The warehouse isn’t particularly exciting, and is downright deficient in terms of how photogenic it is. These aren’t the reasons why I do book sketching at home, but they certainly add weight to the argument.
On Friday, Sandra and Keliana hauled a big stack of boxes into our front room (which is now a bit larger with the absence of a 117-year-old piano¹) and set up my signing and sketching station.
I haven’t gotten started on that part of the project yet. I’ve got about three months of outline to nail down, and then three weeks of comics to script, and then I’m allowed to start work on signing and sketching.
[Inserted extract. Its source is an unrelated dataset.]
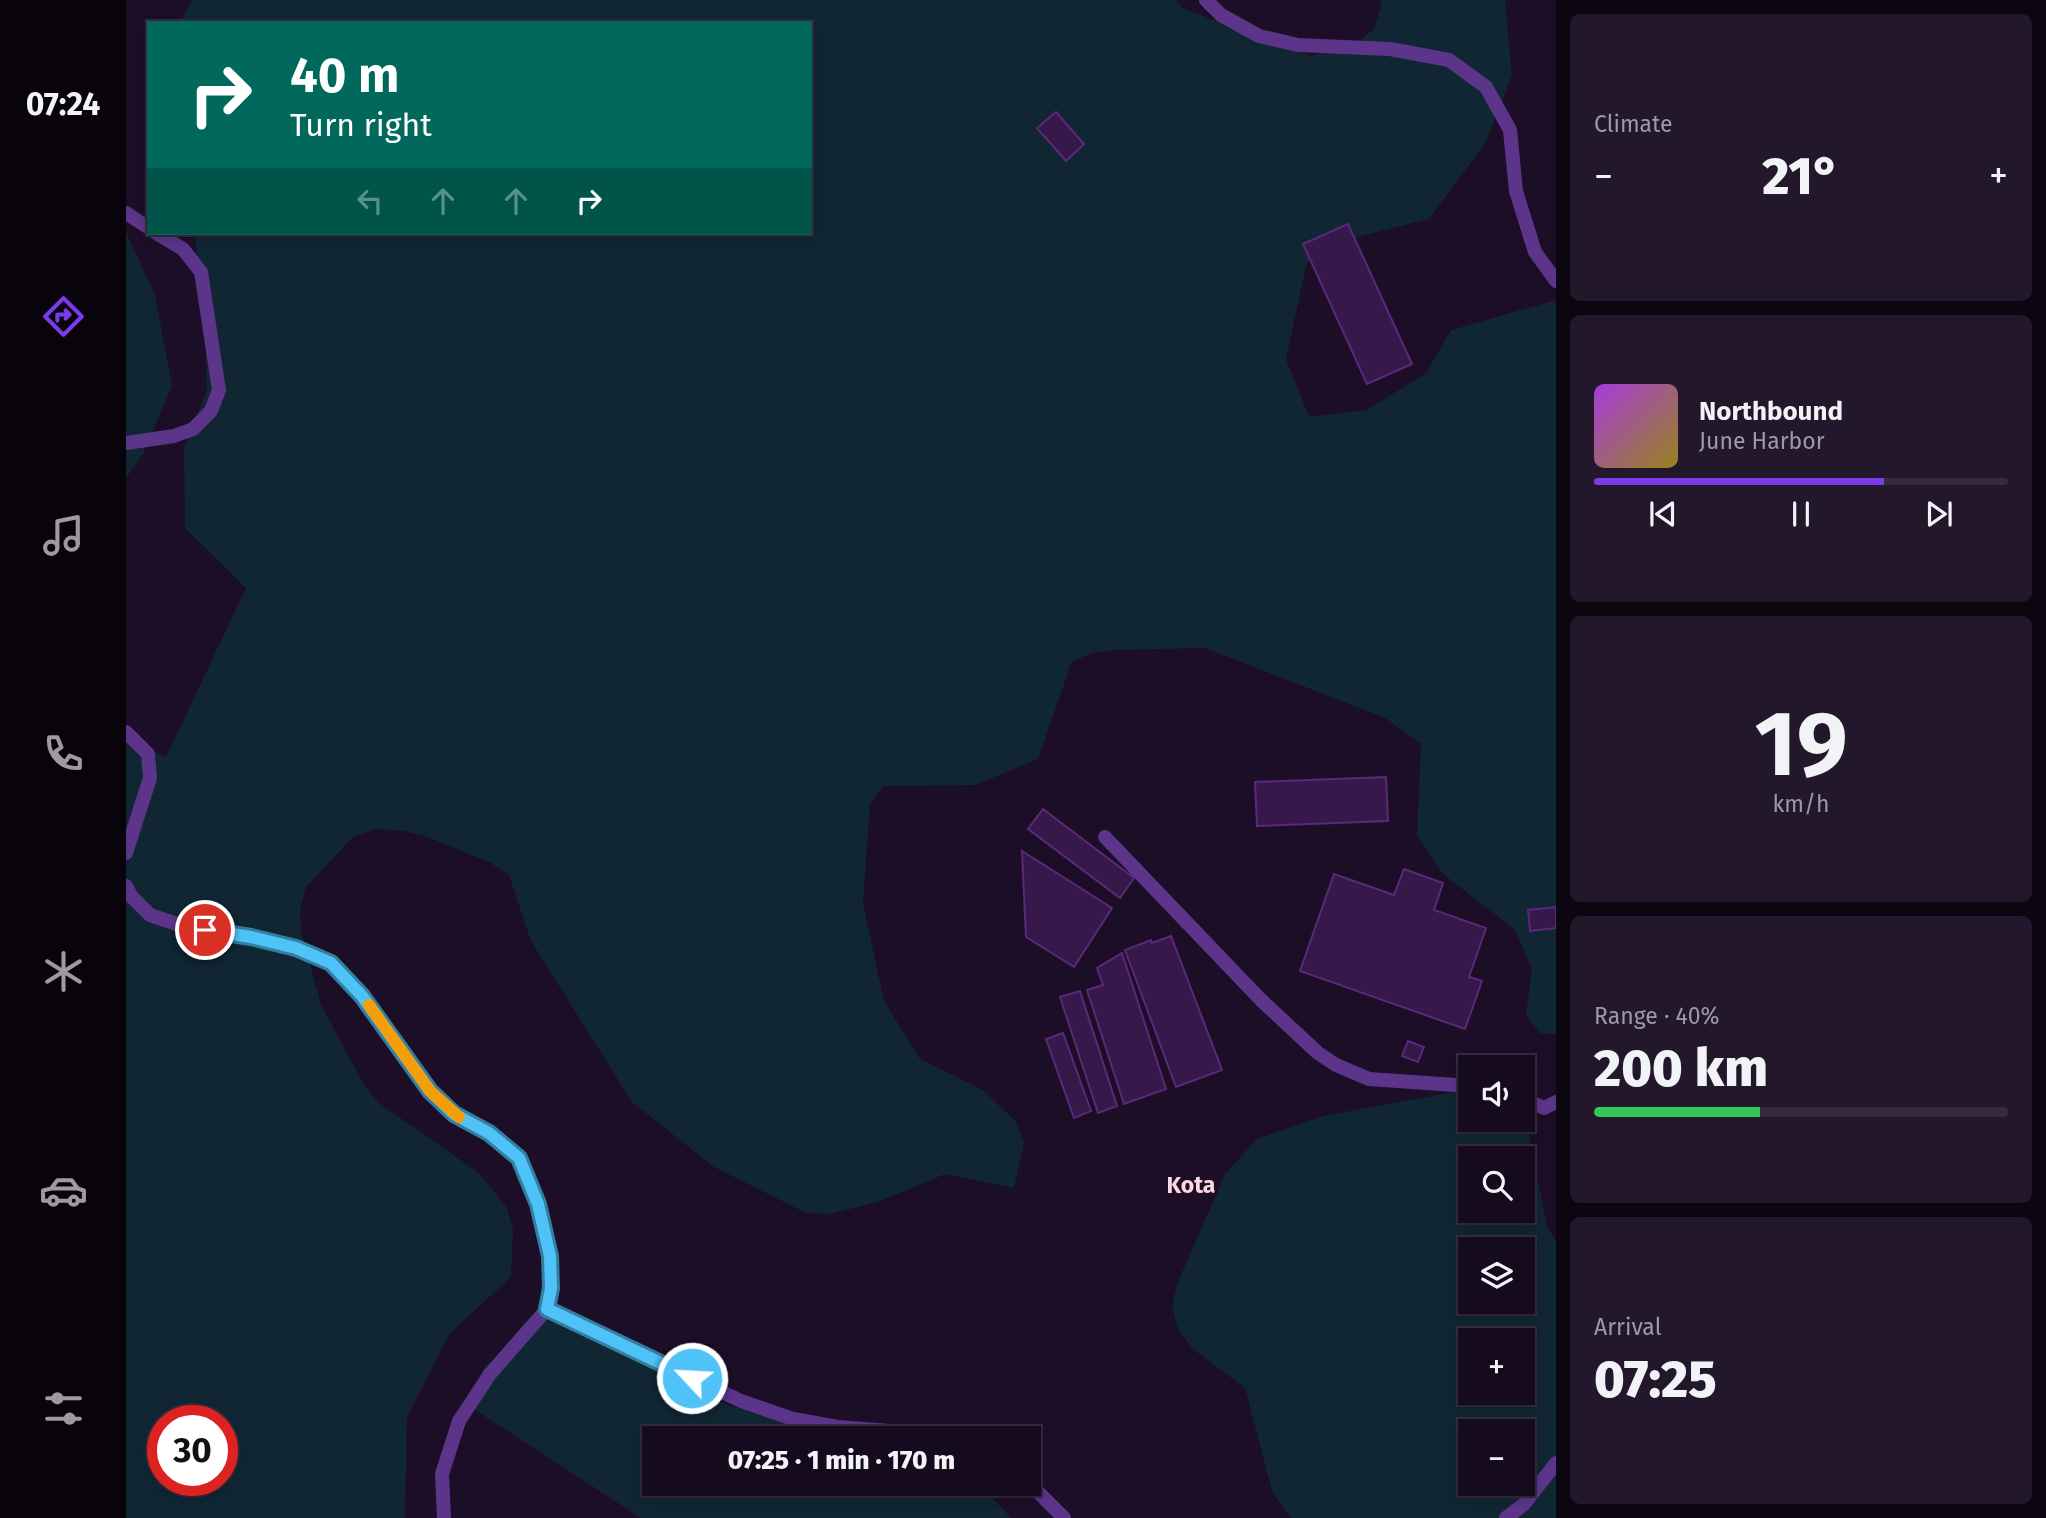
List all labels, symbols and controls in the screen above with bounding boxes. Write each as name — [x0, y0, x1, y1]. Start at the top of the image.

That probably means Tuesday².
We’ve said that your pre-orders for Force Multiplication will ship by July 25th. The odds are pretty good that we’ll beat that date. I like having the wiggle room, though. It lets me pace myself, and my hand, which seems to wear out faster with every book release. Slow and steady may not actually win the race, aphorism notwithstanding, but it does ensure a healthy finish, and I’m quite happy to settle for that.
¹I should blog about that. It’s a poignant story, and worth more than a footnote.
²Most of the work on the outline is already done, furiously hand-written in my sketch book. I need to transfer it to a nice CTRL-C/CTRL-V medium so I can make sure all the bits are in the right order.